Los padres notaron desde muy pronto que Rosa no era una chica como las demás. En el colegio solía estar cerca de los chicos y una tarde en el parque cuando le dieron la muñeca para que jugara y no se aburriera se lio a patadas con ella como si fuera un balón. Su hermano se sorprendió de lo que hacía y se lo fue a contar a sus padres. Su madre la riñó, porque esa muñeca se la había regalado su abuela materna y menos mal que la abuela no vio lo que hizo con ella. Su madre le dijo: “Rosa, estoy muy enfadada contigo. No es ni medio normal lo que haces.
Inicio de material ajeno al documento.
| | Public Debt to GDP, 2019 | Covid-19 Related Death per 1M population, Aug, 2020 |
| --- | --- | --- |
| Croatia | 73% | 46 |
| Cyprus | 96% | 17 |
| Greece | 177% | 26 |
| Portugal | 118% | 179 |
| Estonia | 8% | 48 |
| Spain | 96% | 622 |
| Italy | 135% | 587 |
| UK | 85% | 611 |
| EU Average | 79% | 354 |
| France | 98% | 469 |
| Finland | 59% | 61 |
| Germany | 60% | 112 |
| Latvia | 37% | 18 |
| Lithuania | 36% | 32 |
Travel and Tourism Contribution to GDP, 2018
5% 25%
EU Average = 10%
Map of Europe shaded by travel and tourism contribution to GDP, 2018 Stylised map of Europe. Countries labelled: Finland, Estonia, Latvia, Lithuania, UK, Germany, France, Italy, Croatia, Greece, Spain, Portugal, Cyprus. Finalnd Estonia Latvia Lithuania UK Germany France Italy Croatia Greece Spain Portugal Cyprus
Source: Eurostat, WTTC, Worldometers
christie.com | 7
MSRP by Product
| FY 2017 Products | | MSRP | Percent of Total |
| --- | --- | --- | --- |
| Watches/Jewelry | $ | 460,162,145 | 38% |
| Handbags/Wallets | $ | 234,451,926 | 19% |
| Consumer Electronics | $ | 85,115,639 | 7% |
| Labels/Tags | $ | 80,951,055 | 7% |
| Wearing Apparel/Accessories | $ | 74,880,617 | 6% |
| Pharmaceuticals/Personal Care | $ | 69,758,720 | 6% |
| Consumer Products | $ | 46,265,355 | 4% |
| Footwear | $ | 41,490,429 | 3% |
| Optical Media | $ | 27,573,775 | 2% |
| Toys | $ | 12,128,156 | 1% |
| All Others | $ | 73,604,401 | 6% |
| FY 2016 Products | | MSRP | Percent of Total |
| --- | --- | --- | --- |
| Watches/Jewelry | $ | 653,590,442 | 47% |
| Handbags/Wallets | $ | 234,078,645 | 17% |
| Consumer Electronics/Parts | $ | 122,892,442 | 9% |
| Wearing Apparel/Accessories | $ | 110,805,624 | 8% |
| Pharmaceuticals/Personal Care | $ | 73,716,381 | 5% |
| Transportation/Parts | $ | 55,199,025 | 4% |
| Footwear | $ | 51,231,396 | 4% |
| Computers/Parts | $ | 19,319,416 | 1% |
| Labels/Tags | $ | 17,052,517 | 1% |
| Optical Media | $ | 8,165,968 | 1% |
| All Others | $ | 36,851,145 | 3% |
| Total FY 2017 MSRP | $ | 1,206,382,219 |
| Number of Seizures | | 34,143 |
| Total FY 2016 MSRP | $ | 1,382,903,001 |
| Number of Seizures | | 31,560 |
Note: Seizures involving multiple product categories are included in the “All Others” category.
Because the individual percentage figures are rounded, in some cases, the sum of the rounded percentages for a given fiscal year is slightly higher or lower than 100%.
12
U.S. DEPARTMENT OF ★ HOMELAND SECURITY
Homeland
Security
Cuando lleguemos a casa te irás a tu habitación y allí estarás hasta la hora de dormir”. Cuando su padre regresó de trabajar le comentaron lo ocurrido, a lo que él respondió: “Menos mal que tu madre no estaba allí, porque no hubiera sabido donde meterse”.
El padre, preocupado, recordó que un compañero suyo le había hablado del hijo de un conocido, de un chico que ahora decía que quería ser chica, que vestía como tal e incluso sus amigos le llamaban con un nombre de chica que había elegido. También el compañero le había dicho que los-as chicos-as son más comprensivos con estas cosas, pero a nosotros nos pilla un poco a traspiés.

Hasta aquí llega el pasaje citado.